Unlike the previous tropical storms, the damage from this year’s heavy rainfall is now a recurring nightmare that many Malawians cannot escape from. Heavy flooding on Shire River which is the main source of the country’s hydropower electricity caused significant damage to a power station. As such, the nation is having to endure eight-to-ten-hour blackouts on a daily basis.
The energy crisis that is now having a significant impact on economic activities is just one of the numerous impacts of climate change in Malawi. The biggest is damage to property and loss of much-needed crops. An estimated 115,388 hectares of various crops got washed away this year alone.
Not only does the country’s economy heavily rely on agricultural produce such as tobacco to keep it afloat, but a majority of Malawians are subsistence farmers who need adequate amounts of rainfall to ensure that they are able to continuously feed their families until the next growing season.
Catherine Madera from flood-hit Chikwawa district pleaded for assistance after receiving a donation of food items by National Bank of Malawi.
The woman had lost her home and all of her crops when her village flooded.

“The floods affected me and my family very much, when the waters came, the maize in my garden was almost matured and the vegetables were ready for harvest,” she said.
“Now, I have nothing, not even crops to sell and earn a living from,” Catherine added.
Catherine is among 190,000 people who were displaced from their homes this year. DoDMA also registered 46 deaths and to this day, 18 people are still missing.
Preparing for COP27
This year, the United Nations Climate Change Conference (COP27) will be held in Egypt. Once more, Malawi is once more expected to represent Least Developed Countries (LDCs) and push for agreements that will benefit them.
Locally, preparations have already started to help map out demands and expectations for all LDCs.
Speaking recently at a meeting in Malawi’s capital Lilongwe, Julius Ngoma who is National Coordinator for the Civil Society Network on Climate Change disclosed that the estimates of the damage caused by tropical storms are likely lower than what is required on the ground and therefore would be difficult to make a proper assessment.

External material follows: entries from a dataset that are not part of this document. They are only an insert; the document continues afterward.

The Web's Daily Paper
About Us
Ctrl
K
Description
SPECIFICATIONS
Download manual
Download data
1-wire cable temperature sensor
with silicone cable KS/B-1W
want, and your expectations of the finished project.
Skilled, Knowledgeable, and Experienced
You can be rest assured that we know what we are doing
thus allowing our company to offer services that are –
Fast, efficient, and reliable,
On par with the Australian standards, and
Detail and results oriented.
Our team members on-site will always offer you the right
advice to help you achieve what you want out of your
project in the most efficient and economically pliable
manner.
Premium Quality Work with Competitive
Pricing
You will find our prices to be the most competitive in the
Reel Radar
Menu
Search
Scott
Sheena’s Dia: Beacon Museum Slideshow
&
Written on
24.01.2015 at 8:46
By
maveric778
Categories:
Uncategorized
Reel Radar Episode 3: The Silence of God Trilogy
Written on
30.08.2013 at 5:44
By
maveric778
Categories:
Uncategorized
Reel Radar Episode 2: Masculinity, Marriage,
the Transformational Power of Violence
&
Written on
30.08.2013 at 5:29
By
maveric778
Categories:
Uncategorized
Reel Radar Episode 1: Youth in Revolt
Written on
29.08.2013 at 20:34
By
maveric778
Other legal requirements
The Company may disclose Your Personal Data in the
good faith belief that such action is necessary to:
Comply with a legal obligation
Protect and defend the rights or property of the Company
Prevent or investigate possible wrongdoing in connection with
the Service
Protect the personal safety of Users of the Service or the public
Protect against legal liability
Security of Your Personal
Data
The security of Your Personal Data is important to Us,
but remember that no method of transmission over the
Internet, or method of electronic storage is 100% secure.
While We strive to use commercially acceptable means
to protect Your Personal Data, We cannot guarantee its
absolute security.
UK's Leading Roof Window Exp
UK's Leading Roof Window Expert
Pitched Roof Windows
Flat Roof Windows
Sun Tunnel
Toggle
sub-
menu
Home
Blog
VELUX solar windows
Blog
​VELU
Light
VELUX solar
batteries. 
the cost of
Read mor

“Currently what we are lacking as a country and Africa as a whole is a method on how we can properly assess how much is being damaged when we experience floods and cyclones, suffice to say, about five percent of the country’s GDP is lost to such disasters,” Ngoma explained.
He believes that once clear methodologies are implemented, the country will be able to effectively make demands that can ensure that loss and damage from climate change is well financed.
“Based on the outcomes of COP26, there was no clear direction or agreement on financing loss and damage in developing countries.”
“We hope to intensify these discussions locally and come up with methodologies and mechanisms which we will put forward to developed countries and give them a picture of how financing loss and damage can be done,” Ngoma said.
More loss and damage in the future…
After countries in southern Africa were hit by three cycles and two tropical storms in a space of six weeks earlier this year, researchers from the World Weather Attribution revealed that the storms were fueled by climate change.
In the study the scientists analysed weather patterns today compared to the past, however they say that the precise contribution of climate change to the event could not be quantified, due to the absence of comprehensive historical records of rainfall in the region.
One of the scientists involved in the study confirmed to the BBC that climate change was making the storms worse.
If this is anything to go by, then, Southern African nations should brace themselves for more devastating storms that will leave their most vulnerable communities in dire need of financial assistance.
Considering that COP27 will be held in Africa, the countries’ leaders can use this to their advantage and ensure that they are heard and the demands which require quick action are met.